The cassava plant has either red or green branches with blue spindles on them. The root of the green-branched variant requires treatment to remove linamarin a cyanogenic glycoside occurring naturally in the plant, otherwise it may be converted into cyanide. Konzo (also called mantakassa) is a paralytic disease associated with several weeks of almost exclusive consumption of insufficiently processed bitter cassava. The toxin found in the root of the red-branched variant is less harmful to humans than the green-branched variety. Therefore, the root of the red/purple-branched variant can be consumed directly.

Traditional community production of tapioca in northern Brazil is a by-product of manioc flour production, depending on manioc species. In this process, the manioc (after treatment to remove toxicity) is ground to a pulp with a small hand- or diesel-powered mill. This masa is then squeezed to dry it out. The wet masa is placed in a long woven tube called a tipiti, which resembles a giant Chinese finger trap. The top of the tube is secured while a large branch or lever is inserted into a loop at the bottom and used to stretch the entire implement vertically, squeezing a starch-rich liquid out through the weave and ends. This liquid is collected and the water allowed to evaporate, leaving behind a fine-grained tapioca powder similar in appearance to corn starch.

Commercially, the starch is processed into several forms: hot soluble powder or meal or pre-cooked fine or coarse flakes, rectangular sticks, and spherical "pearls" . Pearls are the most widely available shape; sizes range from about 1 mm to 8 mm in diameter, with 2–3 mm being the most common.

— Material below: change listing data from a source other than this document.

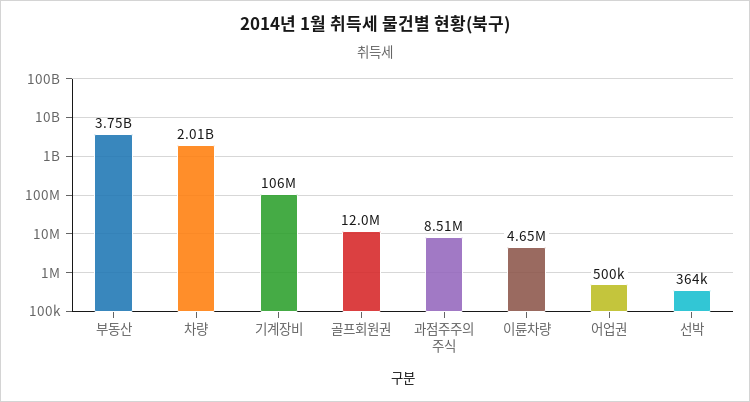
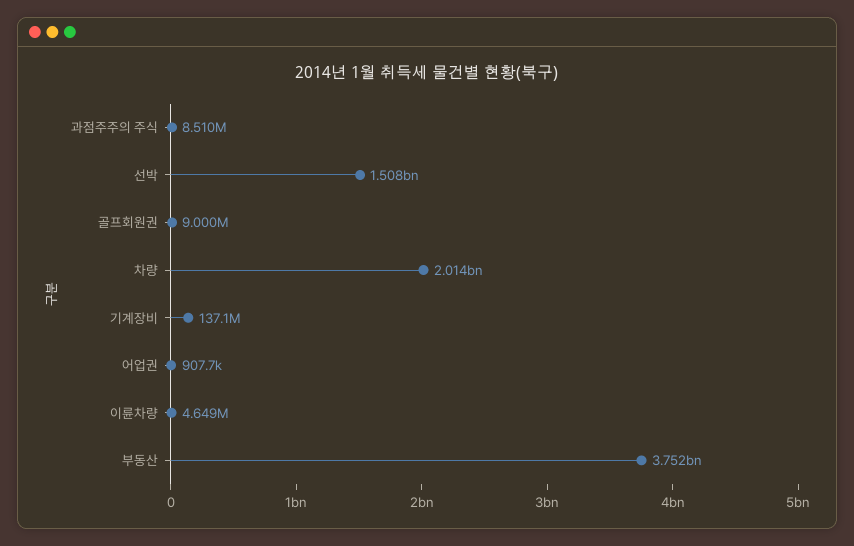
  {
    "부동산": 3752000000,
    "차량": 2014000000,
-   "기계장비": 106000000,
+   "기계장비": 137100000,
-   "골프회원권": 12000000,
+   "골프회원권": 9000000,
    "과점주주의 주식": 8510000,
    "이륜차량": 4649000,
-   "어업권": 500000,
+   "어업권": 907700,
-   "선박": 364000
+   "선박": 1508000000
  }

Flakes, sticks, and pearls must be soaked well before cooking, to rehydrate them; they will easily absorb water equal to twice their volume, becoming leathery and swollen. All these products traditionally are white, but sticks and pearls may be colored. The oldest and most common colour is brown, but pastel colors are now available. In all its forms, tapioca starch is opaque before cooking and becomes translucent when cooked.

Nigeria, Brazil, and Thailand are the world's largest producers of cassava. Thailand accounts for 60% of worldwide exports.